A causa della relativa facilità con cui si può girare per il web, fare una ricerca con Google, aprire una pagina Facebook o un account Twitter, chiunque abbia un computer o uno smartphone riesce a usare questi strumenti senza sentire la necessità di conoscerli bene. Questa apparente semplicità è una caratteristica insita nei nuovi strumenti informatici che ne hanno permesso la larghissima diffusione. Eppure dietro questa semplicità apparente si nasconde l’equivoco che non sia necessario conoscerli e comprenderli bene per usarli. Da questo equivoco nasce il loro uso a volte poco consapevole. Sono molti, ad esempio, quelli che usano i social network senza comprendere quale può essere l’effetto di un tweet, di una foto postata su Facebook o di un video inserito su YouTube. L’elenco dei guai combinati dagli ignoranti digitali sulla rete sono tantissimi e frequentissimi, dalle continue violazioni della privacy, ai matrimoni mandati all’aria per una foto resa pubblica, ai post che hanno aiutato i ladri a sapere che non siamo in casa, alle mail aperte senza capire che ci avrebbero infestato il PC di virus e tante altre piccole o grandi disavventure tecnologiche simili. Eppure, mentre sono molti quelli che organizzano corsi a pagamento per aiutare le aziende ad aumentare la loro visibilità sulla rete, quelli che offrono consulenze a privati e imprese per il marketing personale e aziendale, quelli che sviluppano soluzioni per gestire clienti di ogni tipo su internet, quasi nessuno si preoccupa di insegnare l’uso consapevole degli strumenti di Internet ai cittadini. Lo fanno soltanto alcune organizzazioni noprofit, alcune associazioni culturali, ma purtroppo vi è la totale assenza delle politiche pubbliche e dell’intervento delle strutture statali in questo ambito.
Se si considera la quantità delle persone che quotidianamente usano internet anche per diverse ore al giorno (in Italia si tratta di circa il 60% della popolazione dagli 11 ai 75 anni), si può comprendere quanto sarebbe utile fornire informazioni semplici ma efficaci a questa enorme massa di popolazione.

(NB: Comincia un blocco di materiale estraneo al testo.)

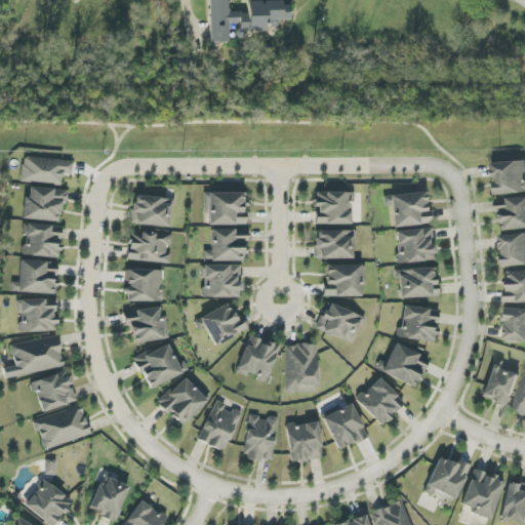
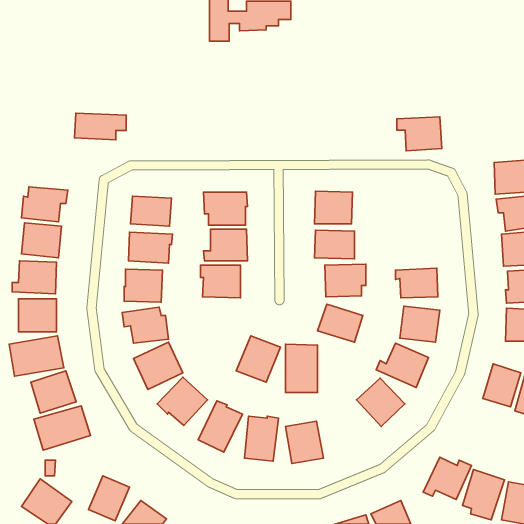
building: [22,157,73,184] -> [75,113,126,140]
building: [385,192,430,226] -> [397,117,442,151]
building: [397,228,436,262] -> none
building: [199,304,249,347] -> none
building: [322,400,368,450] -> none

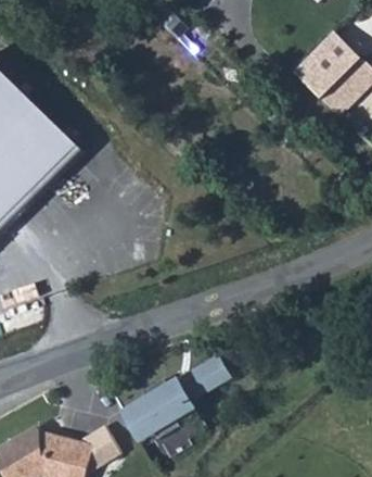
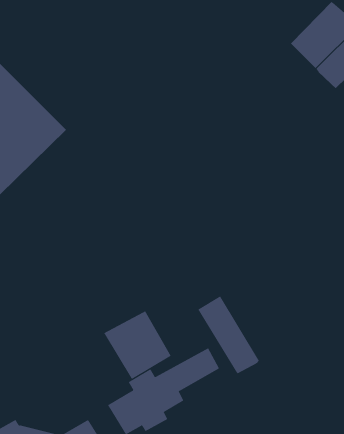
building: none -> [197,295,259,375]
building: none -> [104,310,171,380]

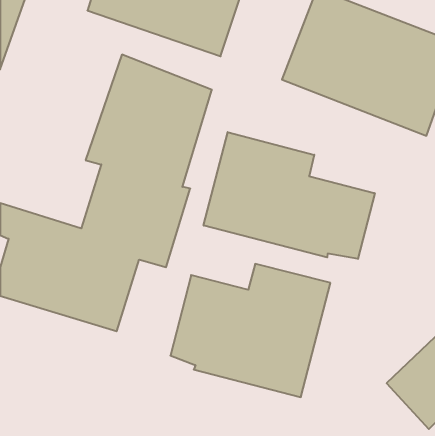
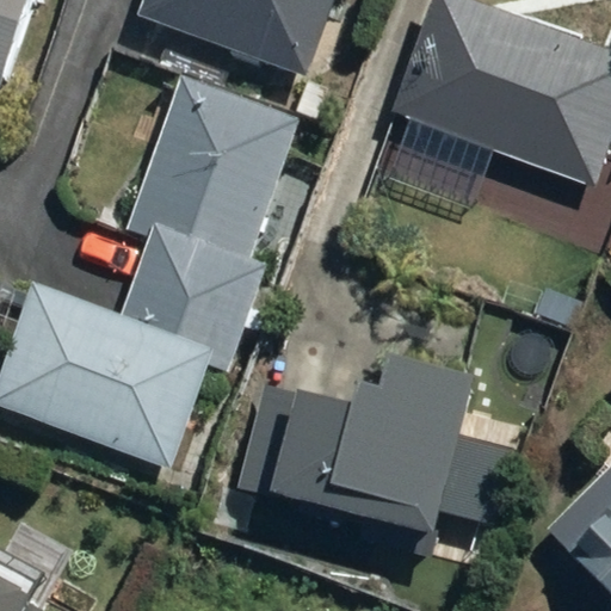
building: [204,132,375,259] -> none

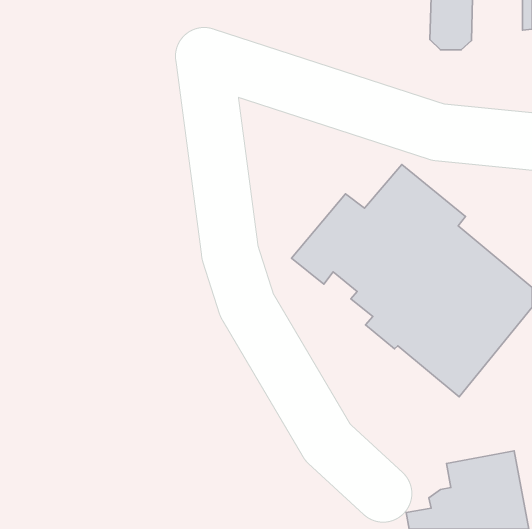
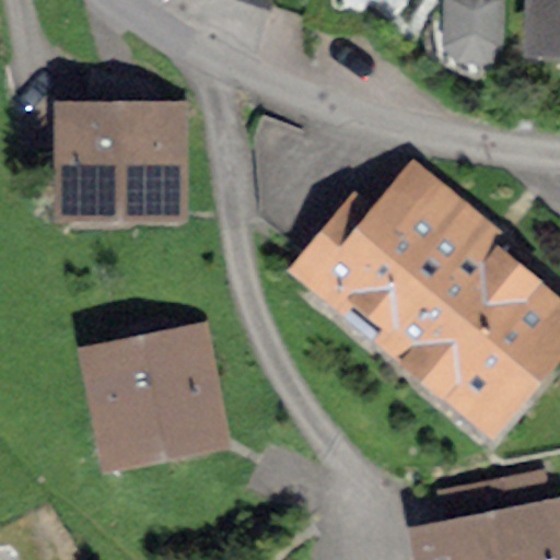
building: none -> [58,105,189,224]
building: none -> [105,342,207,444]

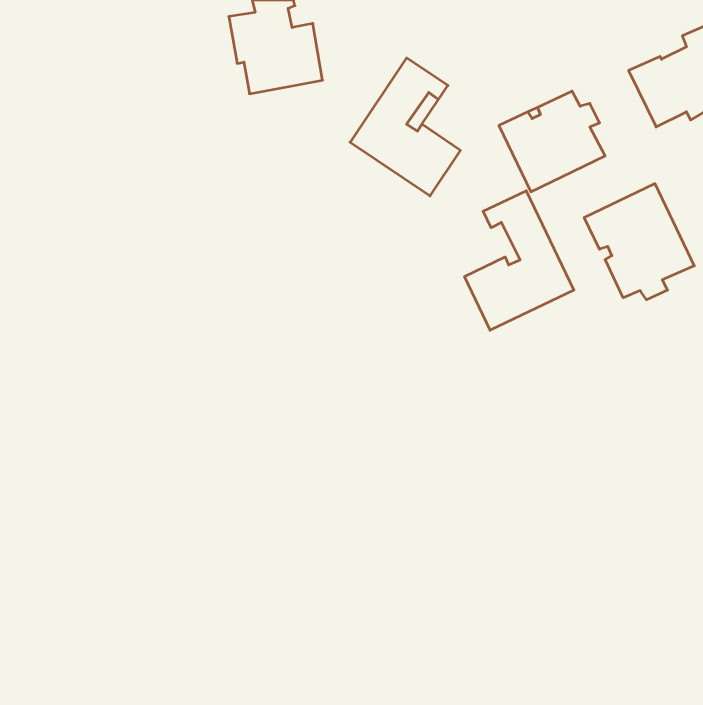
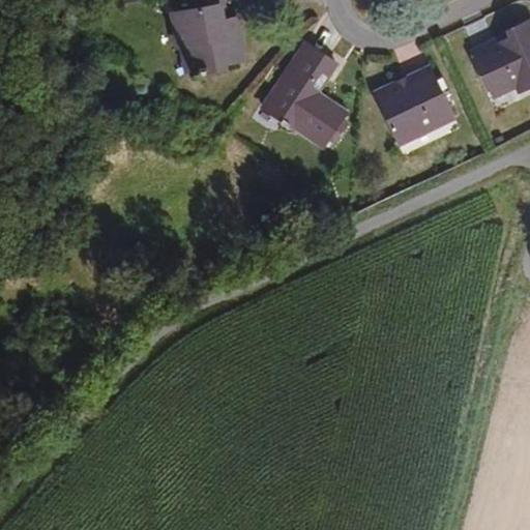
building: [584,184,694,300] -> none
building: [465,191,574,330] -> none

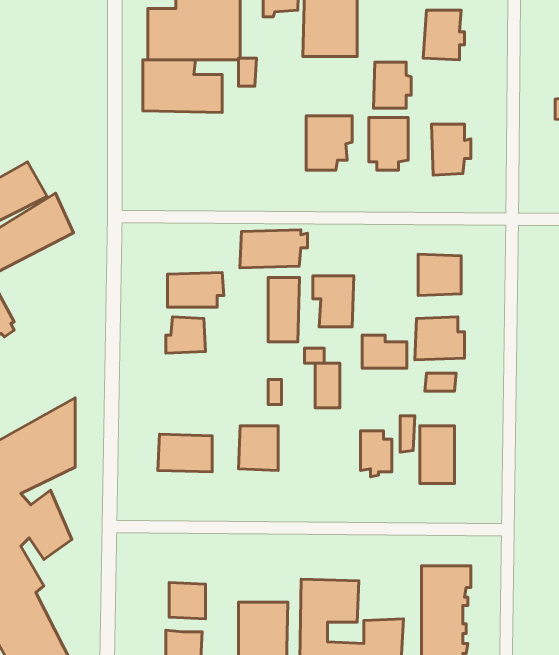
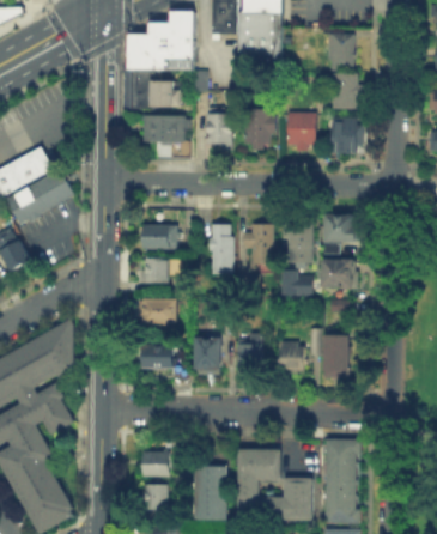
building: [373,62,411,108] -> [334,74,362,108]
building: none -> [205,115,232,146]
building: [240,230,307,268] -> [141,116,190,144]
building: none -> [293,229,315,265]
building: [315,363,340,408] -> [242,338,260,370]
building: none -> [140,297,176,324]

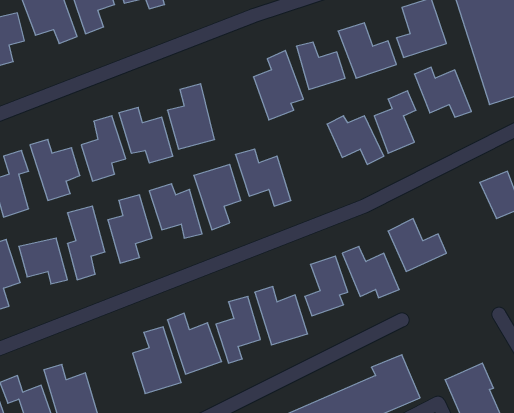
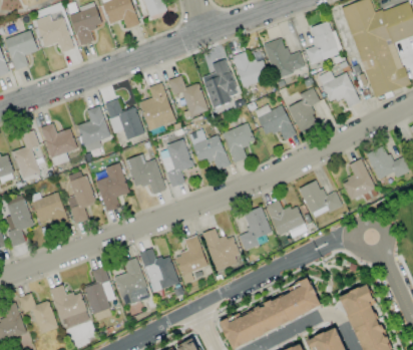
building: none -> [168,75,208,116]
building: none -> [222,123,255,163]
building: none -> [341,158,375,200]
building: none -> [83,267,115,314]

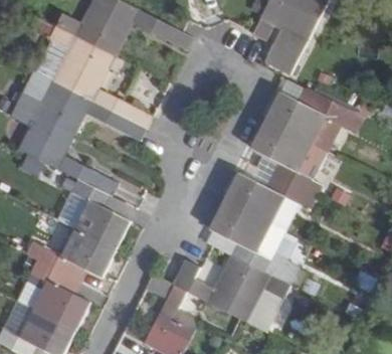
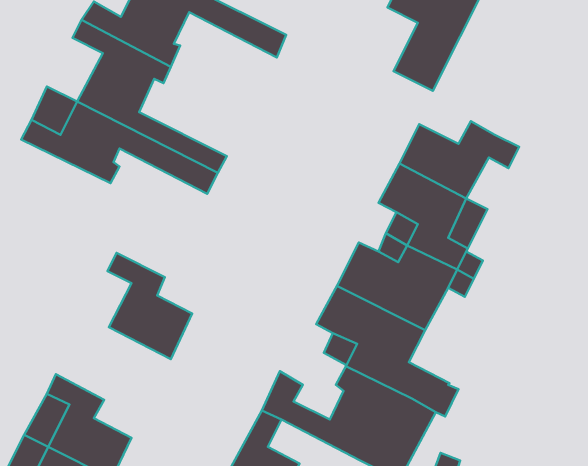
building: [8,106,118,197] -> none
building: [38,230,115,279] -> none

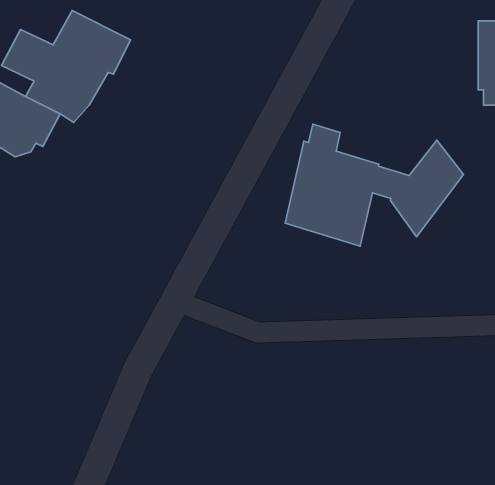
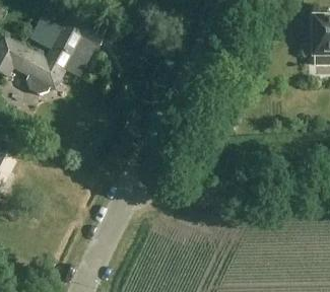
building: [285,124,463,246] -> none

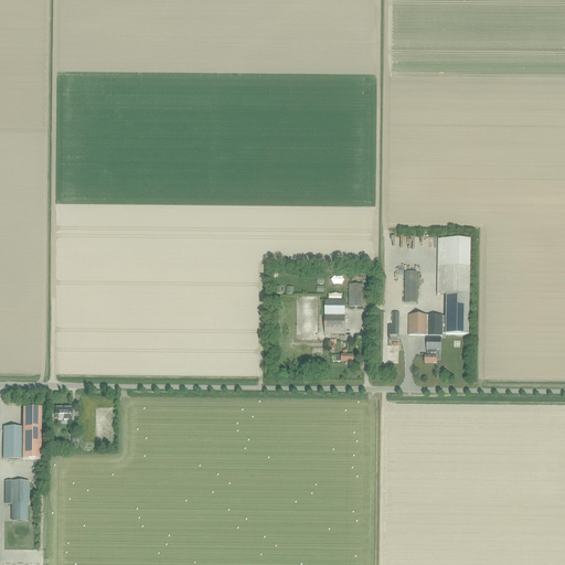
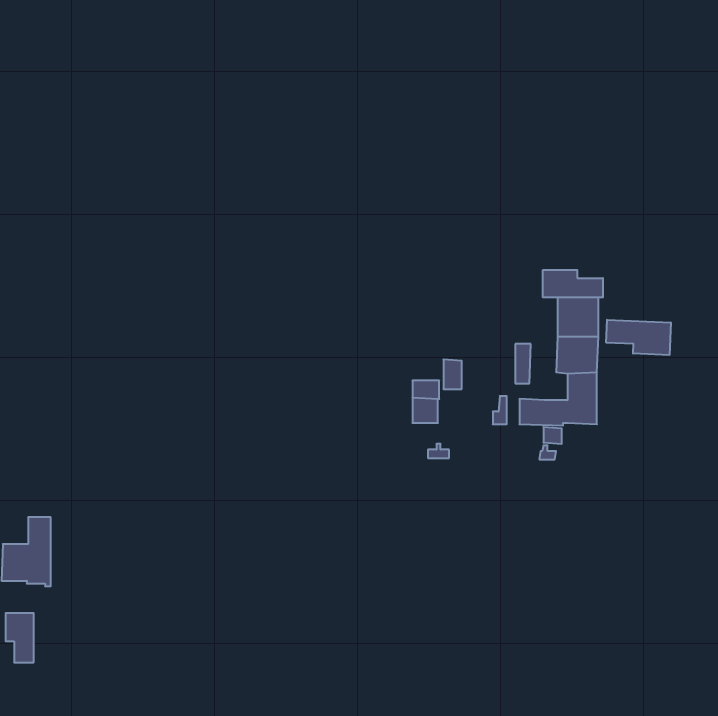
building: none -> [543,270,603,297]
building: none -> [606,320,671,355]

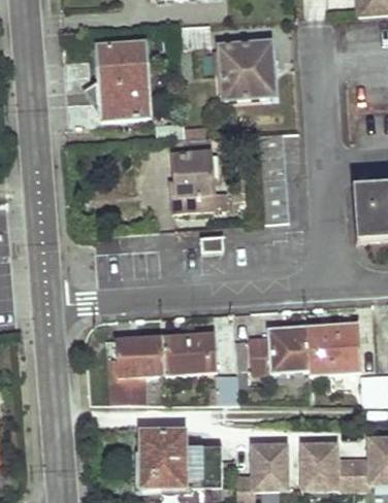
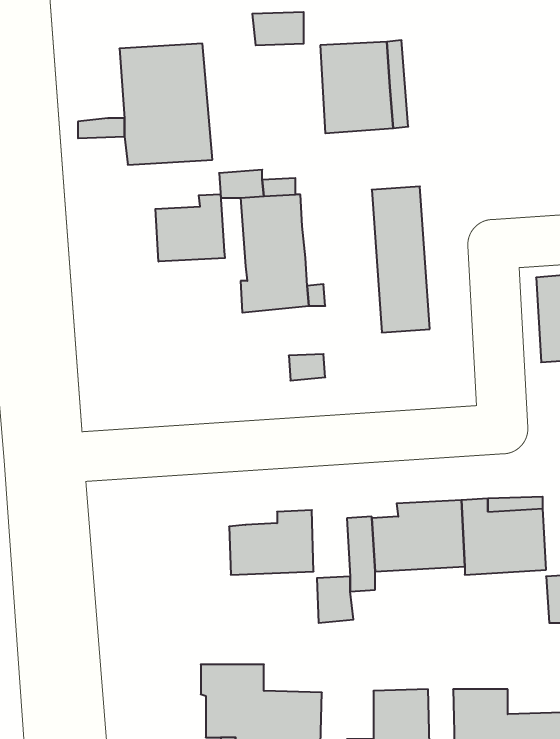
building: none -> [155,194,225,262]
building: [109,336,163,403] -> none

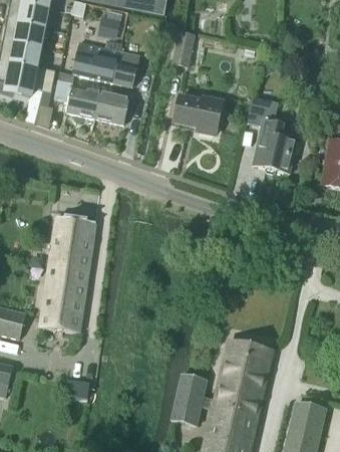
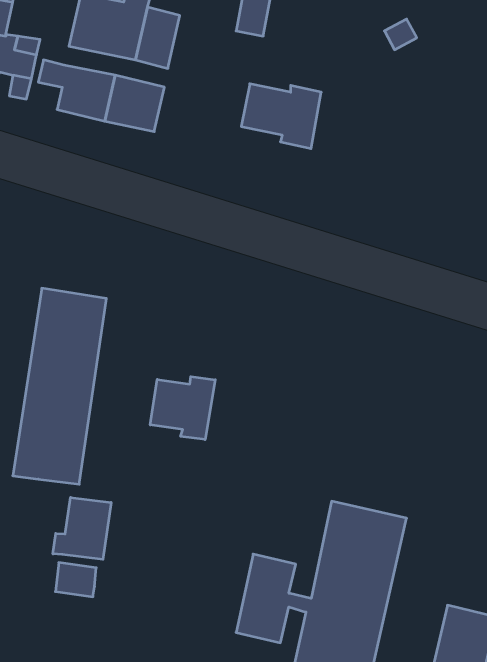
building: [246,95,297,175] -> none
building: none -> [150,377,215,440]
building: none -> [53,497,111,559]

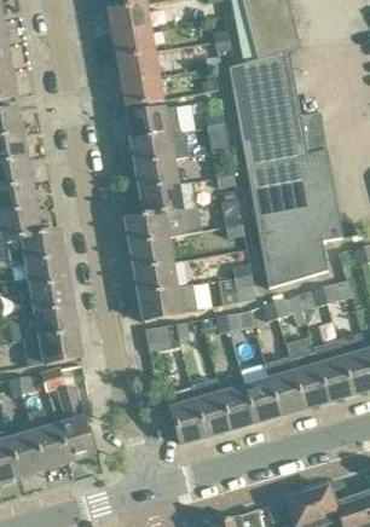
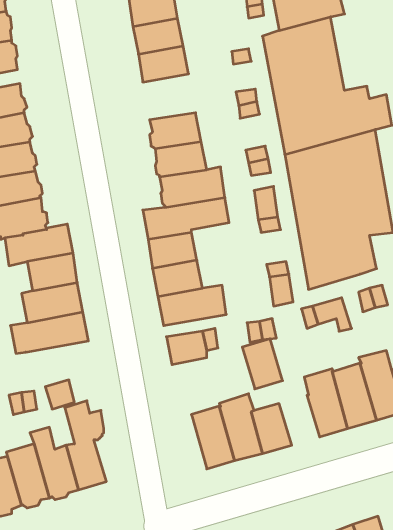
building: [127,109,180,140] -> none
building: [23,332,82,367] -> none
building: [243,380,278,423] -> [242,339,283,389]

La consapevolezza funzionale aiuterebbe ad evitare guai, errori, disguidi, litigi e a volte anche cose più gravi. Oltre tutto questo, l’uso consapevole e informato del web, della email, e soprattutto dei social network, porterebbe sicuramente anche ad un aumento della competitività sociale degli italiani e ad un incremento del PIL.
Se invece di tanti discorsi vuoti e di tanti luoghi comuni sull’innovazione e sull’importanza delle nuove tecnologie, si organizzassero per i cittadini brevi e semplici corsi – in televisione, nelle scuole, nelle pubbliche amministrazioni – sull’uso corretto e sui comportamenti consapevoli in Internet, sicuramente si contribuirebbe, senza paroloni, a migliorare l’Italia del nuovo millennio.